Come to get information from groups and individuals about what Work Programme providers don’t have the power to demand, and the personal data they can’t force you to give them – and more on how to avoid and overturn benefit sanctions they inflict. We’ll hear from welfare action groups in Edinburgh and elsewhere about what can be achieved by insisting on your right to be accompanied to appointments.
This workshop is for everyone to share strategies for stalling and changing the activities that providers try to impose, and for resisting their demands about attendance, unhelpful training, and unpaid work placements.
Keeping Volunteering Voluntary: Workfare stops when there’s nowhere to send people
For workfare to happen, the government needs charities and voluntary groups to take placements. But more and more voluntary organisations are standing up and saying no. Over 550 have signed Keep Volunteering Voluntary’s pledge not to take part and the word is spreading. With most national charities now out of the schemes, we need to get the word out at a local level where charity workfare placements are still rife.
Come along to this workshop with Kevin and Penny from Keep Volunteering Voluntary to explore the key arguments to challenge the voluntary sector’s involvement, to share which tactics and approaches have been successful so far, and to plan how to take the campaign further and win!

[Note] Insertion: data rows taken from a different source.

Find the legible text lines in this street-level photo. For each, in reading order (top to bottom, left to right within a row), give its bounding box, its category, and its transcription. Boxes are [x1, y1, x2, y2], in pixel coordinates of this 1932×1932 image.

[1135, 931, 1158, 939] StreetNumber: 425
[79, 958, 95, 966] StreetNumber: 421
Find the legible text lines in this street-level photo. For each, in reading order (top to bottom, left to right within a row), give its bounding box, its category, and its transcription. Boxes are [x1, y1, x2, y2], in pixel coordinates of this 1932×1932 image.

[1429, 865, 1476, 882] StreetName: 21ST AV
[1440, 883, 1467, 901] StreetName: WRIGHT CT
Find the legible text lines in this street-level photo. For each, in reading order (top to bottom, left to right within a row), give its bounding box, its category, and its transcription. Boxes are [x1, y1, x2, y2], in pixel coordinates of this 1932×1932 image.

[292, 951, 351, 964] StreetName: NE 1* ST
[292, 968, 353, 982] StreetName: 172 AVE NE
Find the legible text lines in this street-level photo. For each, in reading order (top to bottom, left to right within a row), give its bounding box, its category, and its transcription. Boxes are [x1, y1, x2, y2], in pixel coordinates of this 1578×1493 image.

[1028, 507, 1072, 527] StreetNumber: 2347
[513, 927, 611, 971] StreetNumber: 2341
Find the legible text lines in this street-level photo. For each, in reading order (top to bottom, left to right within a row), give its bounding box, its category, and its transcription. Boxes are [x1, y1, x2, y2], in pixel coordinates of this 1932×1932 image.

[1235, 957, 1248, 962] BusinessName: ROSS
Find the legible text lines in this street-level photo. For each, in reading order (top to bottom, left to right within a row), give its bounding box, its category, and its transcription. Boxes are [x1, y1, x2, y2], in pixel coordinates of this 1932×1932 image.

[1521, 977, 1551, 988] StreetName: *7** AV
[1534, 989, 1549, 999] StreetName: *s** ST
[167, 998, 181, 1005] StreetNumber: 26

Staying strong: Supporting each other through the emotional impact of punitive welfare reforms
When we work in mutual support groups, before we ever overturn a sanction or force a workfare user to pull out, we are already doing something important: sharing our experiences and offering emotional support. The reality is hard: the punitive culture at job centres, ever-present threat of sanctions, and the psycho-coercion of workfare providers take a heavy toll on people’s wellbeing. This session is an opportunity to share our experiences of working in groups dealing with these issues and discuss good ways to share support and look after ourselves and each other.